One particularly interesting remark made by Maxwell in his review of Tate’s “Introduction to Quaternions” is, (and here I am forced to paraphrase for lack of the complete reference),
Now, Quaternions, or the doctrine of Vectors, is a mathematical method, but it is a method of thinking, and not, at least for the present generation, a method of saving thought.... It calls upon us at every step to form a mental image of the geometrical features represented by the symbols, so that in studying geometry by this method we have our minds firmly fixed on the problem before us.
In light of this statement it would seem that Tesla would have been particularly well suited to use the quaternion system. It would also seem that the quaternion system was in place at the proper time for Tesla to have used it. In Michael Crowe’s book, A History of Vector Analysis, he describes Maxwell’s Treatise on Electricity and Magnetism as follows:
In the text of the book quaternion notations were used in a substantial number of cases. These may be classified into three groups: to the first belong those cases in which at the end of a section Maxwell stated that he would give the quaternion form of an equation; to the second group belong those cases in which quaternion notation was used in such an elementary form that little importance can be attributed to it; and to the third class belong the most important cases, those in which Maxwell used quaternion expressions almost in such a way as to integrate them into the development.

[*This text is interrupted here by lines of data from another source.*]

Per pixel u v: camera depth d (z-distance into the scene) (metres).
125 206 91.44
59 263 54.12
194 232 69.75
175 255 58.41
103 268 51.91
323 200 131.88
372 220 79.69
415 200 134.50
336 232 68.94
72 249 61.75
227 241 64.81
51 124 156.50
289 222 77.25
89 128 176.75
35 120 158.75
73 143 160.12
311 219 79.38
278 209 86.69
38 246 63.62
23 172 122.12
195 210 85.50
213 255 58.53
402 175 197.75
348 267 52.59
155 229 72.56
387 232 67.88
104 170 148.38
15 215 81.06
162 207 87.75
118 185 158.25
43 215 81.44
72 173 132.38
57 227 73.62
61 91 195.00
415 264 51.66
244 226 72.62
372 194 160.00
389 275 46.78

Here I would like to quote a statement from my old but trusty 1968 edition of Britannica, in the section: Number: Quaternions and Hypercomplex Numbers.
For many years quaternions were widely used in solving physical problems, but since about 1900 their use in physics has been replaced by that of the ‘Vector Calculus’.

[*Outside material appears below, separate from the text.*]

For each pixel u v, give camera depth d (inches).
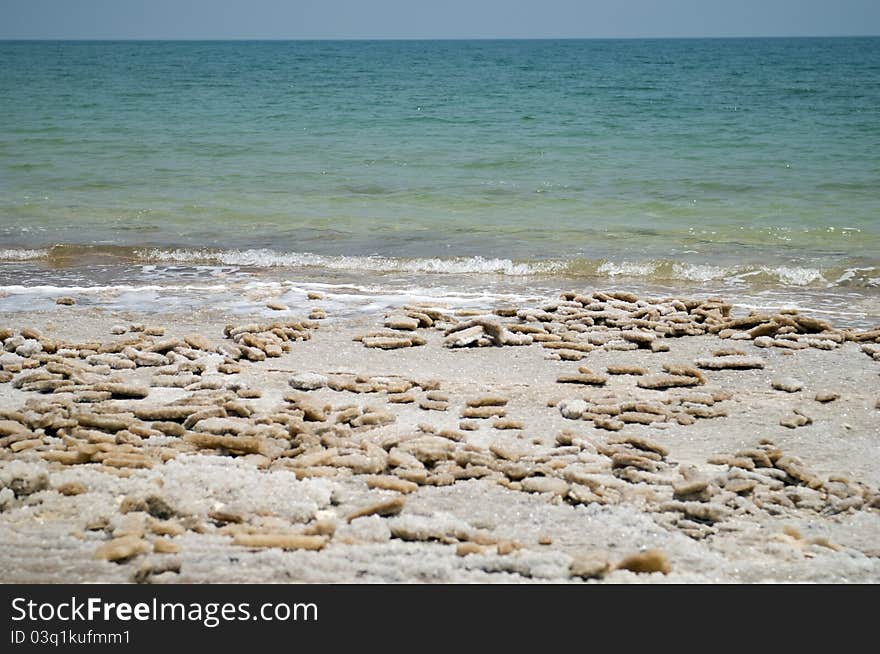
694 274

With modern vector calculus there are two cases to consider. The scalar ‘dot’ product and the ‘vector’ cross product. With both cases the associative law is not relevant, division is ambiguous, and the law of the moduli fails. Additionally, with the vector cross product the commutative properties fail as well. It is interesting to note that with quaternions only the commutative property has to be abandoned. (In quaternions: qq’ = -q’q). This was a suitable replacement for quaternions? It would seem, at best, a suitable subset of quaternions, and with a seemingly suitable subset of solutions.
My parting statements are these: In 1900 Tesla was 44 years old. Quaternions were 57 years old. Tesla grew up in the shadow of quaternions. I am convinced Tesla used quaternions.
Afterthoughts:
Currently I am convinced that Tesla used quaternions in his work. I am in the process of obtaining more complete information on quaternions and researching if Tesla did indeed use quaternions in his work. If at such time I am able to determine that Tesla did not use quaternions, I am prepared to retract the assertion that Tesla used quaternions--just to keep the record clear.
References:
- John J. O’Neill, Prodigal Genius: The Life of Nikola Tesla, Inventor Extraordinary, Hollywood, CA:
- Michael Crowe, A History of Vector Analysis: The evolution of the idea of a vectorial system. Notre Dame, IN 1967.
- Richard E. Williamson, Richard H. Crowell, and Hale F. Trotter, Calculus of Vector Functions: 2nd Edition, Englewood Cliffs, NJ: Prentice-Hall, Inc, 1968.